> [SET EXERCISE 1]: In the entries, take the stretch from the start through the line containing "yellow semicircle at", swap "rotated" for "turned", and change nothing else.

> [QUOTED PASSAGE]:
THE ANSWER IS BLOWIN’ IN THE WIND

Blowin’ in the Wind was a song drifting through the ether waiting for someone to reach out and grab; a lyric ‘that the times seemed to call forth,’ to quote critic Greil Marcus. Dylan scribbled the words down in ten minutes, he said. ‘If I hadn’t written it, someone else would have done.’ 

Dylan album cover Freewheeling illustrated THE ANSWER IS Blowin' in the Wind

Blowin’ in the Wind is the anthem on the sixties, the era’s first great protest song and earned Dylan the nomenclature ‘protest singer,’ which he abhorred and denied.

‘I don’t write protest songs. I ain’t no protest singer,’ he told the crowd at Gerde’s Folk City in Greenwich Village in the spring of ’62 when he played the song for the first time.

THE ANSWER IS BLOWIN’ IN THE WIND illustrated by Bob Dylan and Suze Rotolo

Bob Dylan and Suze Rotolo

Dylan was too young for labels. He didn’t want to be put in a box. You put dead people in a box. He wasn’t dying. He was busy being born. He was 19 and felt the air growing warm beneath his wings. He wasn’t protesting. He was observing. Reporting. He didn’t ‘do’ politics. He was a storyteller, a song and dance man, a chameleon. The Mystery Tramp. Bobby knew once they pinned a label on him the glue would stick for life.

Just Blowin’ in the Wind

Who was that teenage boy from Minnesota with puzzled eyes, a guitar on his back, a harmonica caged around this jaw?

> [EXTRACTED INFORMATION]:
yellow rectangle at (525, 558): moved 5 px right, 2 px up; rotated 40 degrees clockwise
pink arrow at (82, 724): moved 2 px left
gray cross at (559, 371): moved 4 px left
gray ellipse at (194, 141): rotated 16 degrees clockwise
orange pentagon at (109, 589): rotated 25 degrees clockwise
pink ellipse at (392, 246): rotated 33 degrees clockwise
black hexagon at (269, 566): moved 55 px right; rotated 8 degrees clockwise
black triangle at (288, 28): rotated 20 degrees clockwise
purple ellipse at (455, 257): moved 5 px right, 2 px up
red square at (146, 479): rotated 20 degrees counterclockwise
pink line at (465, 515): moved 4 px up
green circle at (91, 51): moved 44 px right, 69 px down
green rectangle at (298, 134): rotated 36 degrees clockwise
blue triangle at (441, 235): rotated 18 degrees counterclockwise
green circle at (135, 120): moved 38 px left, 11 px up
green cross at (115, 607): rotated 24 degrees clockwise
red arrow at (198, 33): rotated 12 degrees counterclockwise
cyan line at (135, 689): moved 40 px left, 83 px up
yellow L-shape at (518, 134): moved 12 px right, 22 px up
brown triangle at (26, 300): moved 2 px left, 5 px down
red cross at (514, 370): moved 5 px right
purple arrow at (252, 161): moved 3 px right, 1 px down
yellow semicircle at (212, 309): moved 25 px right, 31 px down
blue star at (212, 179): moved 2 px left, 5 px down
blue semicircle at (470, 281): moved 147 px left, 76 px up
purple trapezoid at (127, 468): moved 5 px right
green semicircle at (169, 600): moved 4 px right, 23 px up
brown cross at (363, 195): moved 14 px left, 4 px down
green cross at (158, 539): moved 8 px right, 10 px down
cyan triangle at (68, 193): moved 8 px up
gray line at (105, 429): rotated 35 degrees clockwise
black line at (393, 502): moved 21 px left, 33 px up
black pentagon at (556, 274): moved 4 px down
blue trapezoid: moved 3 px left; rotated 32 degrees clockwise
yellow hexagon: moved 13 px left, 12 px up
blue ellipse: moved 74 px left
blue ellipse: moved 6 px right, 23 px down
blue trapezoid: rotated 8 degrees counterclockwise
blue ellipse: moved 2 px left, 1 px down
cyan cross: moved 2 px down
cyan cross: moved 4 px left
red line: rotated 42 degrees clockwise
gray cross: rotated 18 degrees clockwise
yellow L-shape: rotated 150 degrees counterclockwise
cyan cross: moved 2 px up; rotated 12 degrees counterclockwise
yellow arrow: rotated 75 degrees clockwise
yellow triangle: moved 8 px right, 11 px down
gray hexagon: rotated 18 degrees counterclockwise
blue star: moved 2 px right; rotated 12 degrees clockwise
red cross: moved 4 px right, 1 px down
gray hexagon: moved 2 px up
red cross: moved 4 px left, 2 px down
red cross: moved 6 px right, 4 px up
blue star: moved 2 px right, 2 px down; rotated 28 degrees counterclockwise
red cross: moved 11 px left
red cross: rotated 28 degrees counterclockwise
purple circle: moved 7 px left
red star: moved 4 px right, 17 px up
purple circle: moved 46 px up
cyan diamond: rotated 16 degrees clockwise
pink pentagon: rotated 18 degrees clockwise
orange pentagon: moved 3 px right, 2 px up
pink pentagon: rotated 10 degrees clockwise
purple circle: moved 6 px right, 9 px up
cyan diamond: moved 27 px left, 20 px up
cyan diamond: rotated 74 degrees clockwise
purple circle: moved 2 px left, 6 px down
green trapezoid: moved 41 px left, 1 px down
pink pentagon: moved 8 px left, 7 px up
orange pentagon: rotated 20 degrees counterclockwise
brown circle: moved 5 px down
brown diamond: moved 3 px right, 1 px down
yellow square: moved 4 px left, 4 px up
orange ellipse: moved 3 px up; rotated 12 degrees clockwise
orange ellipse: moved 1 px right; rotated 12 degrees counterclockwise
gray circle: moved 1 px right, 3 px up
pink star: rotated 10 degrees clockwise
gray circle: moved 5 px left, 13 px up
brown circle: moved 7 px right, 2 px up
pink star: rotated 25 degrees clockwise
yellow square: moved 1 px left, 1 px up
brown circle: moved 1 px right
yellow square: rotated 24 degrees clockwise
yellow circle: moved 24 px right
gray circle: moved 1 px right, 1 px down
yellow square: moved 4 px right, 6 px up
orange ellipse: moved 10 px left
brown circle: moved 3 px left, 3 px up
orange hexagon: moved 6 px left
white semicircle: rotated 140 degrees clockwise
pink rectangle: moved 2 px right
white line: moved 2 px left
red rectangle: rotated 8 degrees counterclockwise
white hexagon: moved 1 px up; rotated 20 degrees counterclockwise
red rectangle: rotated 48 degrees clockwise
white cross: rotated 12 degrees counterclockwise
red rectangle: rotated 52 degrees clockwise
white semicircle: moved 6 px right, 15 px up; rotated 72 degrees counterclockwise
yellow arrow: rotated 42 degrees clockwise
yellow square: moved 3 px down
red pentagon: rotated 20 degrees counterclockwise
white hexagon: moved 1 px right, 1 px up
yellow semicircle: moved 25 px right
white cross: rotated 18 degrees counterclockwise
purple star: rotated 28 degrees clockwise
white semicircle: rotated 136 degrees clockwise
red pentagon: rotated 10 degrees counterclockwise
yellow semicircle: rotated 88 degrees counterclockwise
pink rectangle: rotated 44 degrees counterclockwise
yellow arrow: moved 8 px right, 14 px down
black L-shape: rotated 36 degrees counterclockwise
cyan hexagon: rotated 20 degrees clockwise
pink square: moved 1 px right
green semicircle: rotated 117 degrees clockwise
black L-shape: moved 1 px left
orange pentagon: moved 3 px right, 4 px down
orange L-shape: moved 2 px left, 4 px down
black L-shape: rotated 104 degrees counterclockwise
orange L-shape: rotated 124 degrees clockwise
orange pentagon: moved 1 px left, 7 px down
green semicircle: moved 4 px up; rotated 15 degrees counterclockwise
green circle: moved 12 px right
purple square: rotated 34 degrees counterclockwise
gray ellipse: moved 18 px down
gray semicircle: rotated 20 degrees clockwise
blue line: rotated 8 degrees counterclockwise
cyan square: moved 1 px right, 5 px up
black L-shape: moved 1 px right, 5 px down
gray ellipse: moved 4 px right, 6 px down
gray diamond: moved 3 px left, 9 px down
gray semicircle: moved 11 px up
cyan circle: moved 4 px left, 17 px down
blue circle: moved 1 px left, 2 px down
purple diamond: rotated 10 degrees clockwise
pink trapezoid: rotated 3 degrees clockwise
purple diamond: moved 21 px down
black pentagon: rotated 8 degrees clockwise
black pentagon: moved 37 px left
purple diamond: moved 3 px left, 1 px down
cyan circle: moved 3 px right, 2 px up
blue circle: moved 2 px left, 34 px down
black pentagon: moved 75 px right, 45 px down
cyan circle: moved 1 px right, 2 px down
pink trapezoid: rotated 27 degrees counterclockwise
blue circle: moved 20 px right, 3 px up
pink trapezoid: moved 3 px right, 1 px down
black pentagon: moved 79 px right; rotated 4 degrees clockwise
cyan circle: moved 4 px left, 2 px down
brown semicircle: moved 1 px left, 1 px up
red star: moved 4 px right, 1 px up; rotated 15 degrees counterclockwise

> [SET EXERCISE 2]: Answer yes or no for each statement about the Blowin' in the Wind text, quoting the words that decide it. (a) Dylan said he wrote the words in ten minutes. (b) Dylan first played the song at Gerde's Folk City in the fall of '62. (c) The text gives Dylan's age as 21.

> [PROBLEM SOLUTION 1]:
yellow rectangle at (525, 558): moved 5 px right, 2 px up; turned 40 degrees clockwise
pink arrow at (82, 724): moved 2 px left
gray cross at (559, 371): moved 4 px left
gray ellipse at (194, 141): turned 16 degrees clockwise
orange pentagon at (109, 589): turned 25 degrees clockwise
pink ellipse at (392, 246): turned 33 degrees clockwise
black hexagon at (269, 566): moved 55 px right; turned 8 degrees clockwise
black triangle at (288, 28): turned 20 degrees clockwise
purple ellipse at (455, 257): moved 5 px right, 2 px up
red square at (146, 479): turned 20 degrees counterclockwise
pink line at (465, 515): moved 4 px up
green circle at (91, 51): moved 44 px right, 69 px down
green rectangle at (298, 134): turned 36 degrees clockwise
blue triangle at (441, 235): turned 18 degrees counterclockwise
green circle at (135, 120): moved 38 px left, 11 px up
green cross at (115, 607): turned 24 degrees clockwise
red arrow at (198, 33): turned 12 degrees counterclockwise
cyan line at (135, 689): moved 40 px left, 83 px up
yellow L-shape at (518, 134): moved 12 px right, 22 px up
brown triangle at (26, 300): moved 2 px left, 5 px down
red cross at (514, 370): moved 5 px right
purple arrow at (252, 161): moved 3 px right, 1 px down
yellow semicircle at (212, 309): moved 25 px right, 31 px down

> [PROBLEM SOLUTION 2]:
(a) Yes: "Dylan scribbled the words down in ten minutes, he said."
(b) No: "in the spring of ’62 when he played the song for the first time."
(c) No: "He was 19 and felt the air growing warm beneath his wings."